The user can also request the metadata for the specified file. This includes information on the 
variable units, time zone, overall time availability for this data source, any relevant DOI citations,
and many other fields. A full description of the metadata returned can be found in the gridded section of the package [documentation](https://maurice.princeton.edu/hydroframe/docs/gridded_data/index.html).

    # Import package
    from hf_hydrodata.gridded import get_numpy, get_catalog_entry

    # Define filters and return as NumPy array
    filters = {"dataset":"NLDAS2", "variable":"precipitation", "period":"daily", "start_time": "2005-03-01"}
    data = get_numpy(filters)
    print(data.shape)

    # Get the metadata about the returned data
    metadata = get_catalog_entry(filters)
    print(metadata)

Many of the files are very large so parameters can be provided to subset the files by space and/or time before
returning the data.
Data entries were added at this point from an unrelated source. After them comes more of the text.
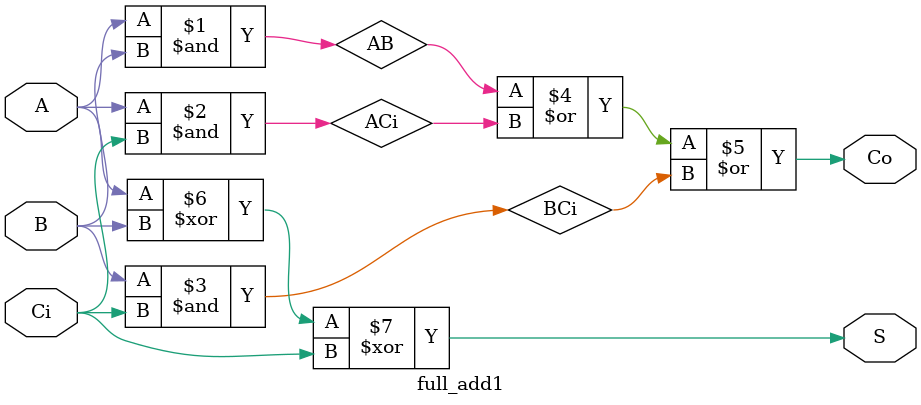
<source format=v>

module full_add1(A, B, Ci, Co, S);
input  A, B, Ci;   // A, B, Ci ¤@¦ì¤¸¿é¤J
output Co, S;      // S ©M, Co ¶i¦ì

and (AB, A, B);
and (ACi, A, Ci);
and (BCi, B, Ci);
or  (Co, AB, ACi, BCi);
xor (S, A, B, Ci);

endmodule

</source>
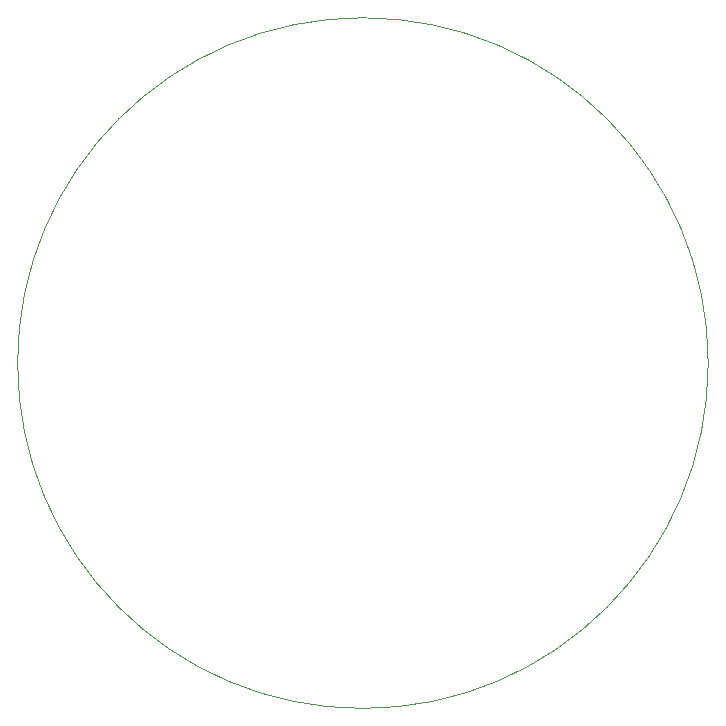
<source format=gbr>
G04 #@! TF.GenerationSoftware,KiCad,Pcbnew,(5.1.5)-3*
G04 #@! TF.CreationDate,2020-04-16T18:29:46-07:00*
G04 #@! TF.ProjectId,E_Grrrl,455f4772-7272-46c2-9e6b-696361645f70,Version A2*
G04 #@! TF.SameCoordinates,Original*
G04 #@! TF.FileFunction,Profile,NP*
%FSLAX46Y46*%
G04 Gerber Fmt 4.6, Leading zero omitted, Abs format (unit mm)*
G04 Created by KiCad (PCBNEW (5.1.5)-3) date 2020-04-16 18:29:46*
%MOMM*%
%LPD*%
G04 APERTURE LIST*
%ADD10C,0.050000*%
G04 APERTURE END LIST*
D10*
X159285596Y-93472000D02*
G75*
G03X159285596Y-93472000I-29237596J0D01*
G01*
M02*

</source>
See the [documentation](https://maurice.princeton.edu/hydroframe/docs/gridded_data/index.html) for details about the available parameters
that can be passed to the functions to filter data by space and/or time.

### Accessing Point Observations

You can use the ``point`` module to read site-level observations data from the hydrodata repository to get a 
pandas DataFrame.

``hf_hydrodata`` supports access to a collection of site-level data from a variety of sources. 
Please see the [documentation](https://maurice.princeton.edu/hydroframe/docs/point_data/index.html) for a full list of what is available and details on our 
data collection process.

The below syntax will return daily USGS streamflow data from January 1, 2022 through January 5, 2022 
for sites that are within the bounding box with latitude bounds of (45, 50) and longitude bounds
of (-75, -50).

    # Import package
    from hf_hydrodata.point import get_data, get_metadata

    # Define filters and return as pandas DataFrame
    data_source = 'usgs_nwis'
    variable = 'streamflow'
    temporal_resolution = 'daily'
    aggregation = 'average'

    data = get_data(data_source, variable, temporal_resolution, aggregation,
                    start_date="2022-01-01", end_date="2022-01-05", 
                    latitude_range = (45, 50),
                    longitude_range = (-75, -50))
    data.head(5)

    # Get the metadata about the sites with returned data
    metadata = get_metadata(data_source, variable, temporal_resolution, aggregation,
                            start_date="2022-01-01", end_date="2022-01-05", 
                            latitude_range = (45, 50),
                            longitude_range = (-75, -50))
    metadata.head(5)

Please see the [How To](https://maurice.princeton.edu/hydroframe/docs/examples/index.html) section of our documentation for additional example workflows.

## Build Instructions

To build the component you must have a python virtual environment containing
the required components. Install the required components with:

    pip install -r requirements.txt

Edit the python components in src/hf_hydrodata and the unit tests in tests/hf_hydrodata and the data catalog model CSV files in src/hf_hydrodata/model.
Use Excel to edit the CSV files so that files are saved in standard CSV format.

Generate the documentation with:

    cd build_docs
    bash build.sh

This will validate the model CSV files and 
generate the read-the-docs html into deploy_docs folder.
After committing to the main branch the CI/CD job will copy the deploy_docs folder to the public website for the documentation.

## License

`hf_hydrodata` was created by William M. Hasling, Laura Condon, Reed Maxwell, George Artavanis, Will Lytle, Amy M. Johnson, Amy C. Defnet. It is licensed under the terms of the MIT license.